Small Cuts Save Big Money! – How It Adds Up II
None of us would dream of going to the store, buying two loaves of bread, bringing them home and throwing them in the trash but that is exactly what we do. We just do it with small amounts daily.
Most of you have seen our original How It Adds Up article, where we looked at how small purchases add up and how cutting various small things from our daily spending can add up to a lot of money each year. Today, I’ll look at how wasting a little here and a little there can cost you big money over time.
I keep saying you can save on groceries before you even leave to go to the store and one of the ways you can do it is to stop wasting the food you do buy. Today I’m going to share are a few examples to illustrate how those little things that our families don’t eat and end up throwing away add up. These are estimates and whe the price of an item varies, I generally estimated using the less expensive amount.
Here are a few examples of commonly wasted items in a typical home:
- Juice – If each member of a family of 4 leaves half a glass of juice in the glass a day, that family wastes 10 cans of juice per month. That works out to $20 per month or $240 per year that gets thrown away.
- Peanut Butter – If 2 kids leave half a sandwich uneaten, it adds up to 2 jars of peanut butter a month. At $3.50 per jar, this works out to $7.00 per month or $84 per year. This doesn’t factor in the wasted bread.
- Apples – If 2 kids leave half an apple a day uneaten, it works out to 3 bags of apples a month. At about $3 per bag, that works out to $9 per month or $108 per year.
- Milk – If 2 kids leave half a cup of milk in a glass or a cereal bowl twice a day, 1 gallon of milk gets wasted per week. This works out to $3 per week, $13 per month or $156 per year of wasted milk.
When we total the waste on just these four items, it works out to $49 per month or $588 per year that is wasted and simply gets thrown away.
Note that these figures only consider families where 2 children leave just half a sandwich per day or leave half a glass of juice or milk per day. The reality is that most kids toss that much per meal, 3 times or more per day so in most cases those figures could be easily doubled, bringing the total to $1176 per year.

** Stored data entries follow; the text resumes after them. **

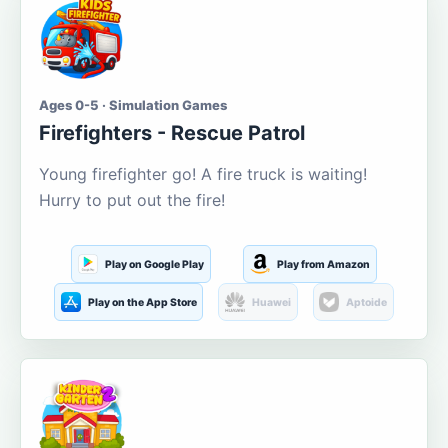
Ages 0-5 · Simulation Games
Firefighters - Rescue Patrol
Young firefighter go! A fire truck is waiting!
Hurry to put out the fire!
Play on Google Play
Play from Amazon
Play on the App Store
Huawei
Aptoide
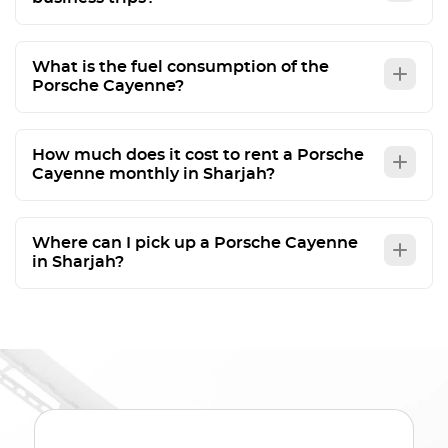
What is the fuel consumption of the
Porsche Cayenne?
How much does it cost to rent a Porsche
Cayenne monthly in Sharjah?
Where can I pick up a Porsche Cayenne
in Sharjah?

I calculated these numbers based on a family with two children, but if you have more, then these numbers would be higher.
Note that I used just 4 food items as examples. How many other things are thrown away, like wasted veggies, potatoes, meat, cookies and more? Not only that, there are the stale chips and other things that get wasted because they’re not stored properly or they get lost in a disorganized pantry until they go bad.
Think of your food in this way: If my kids leave half a sandwich a day, not only am I throwing out that much peanut butter but I am also throwing out a couple of loaves of bread each month.
You can save $49 or more per month preventing waste with just the four items listed above. If you start counting bread from the uneaten sandwiches, cereal left in the bowls each morning, stale chips and cookies, you could instantly increase your savings to $100 a month (and probably a lot more) without changing one thing about your spending (coupons, clearance items, sale items) at the store.
Open your eyes and really notice what is happening with your food in your home.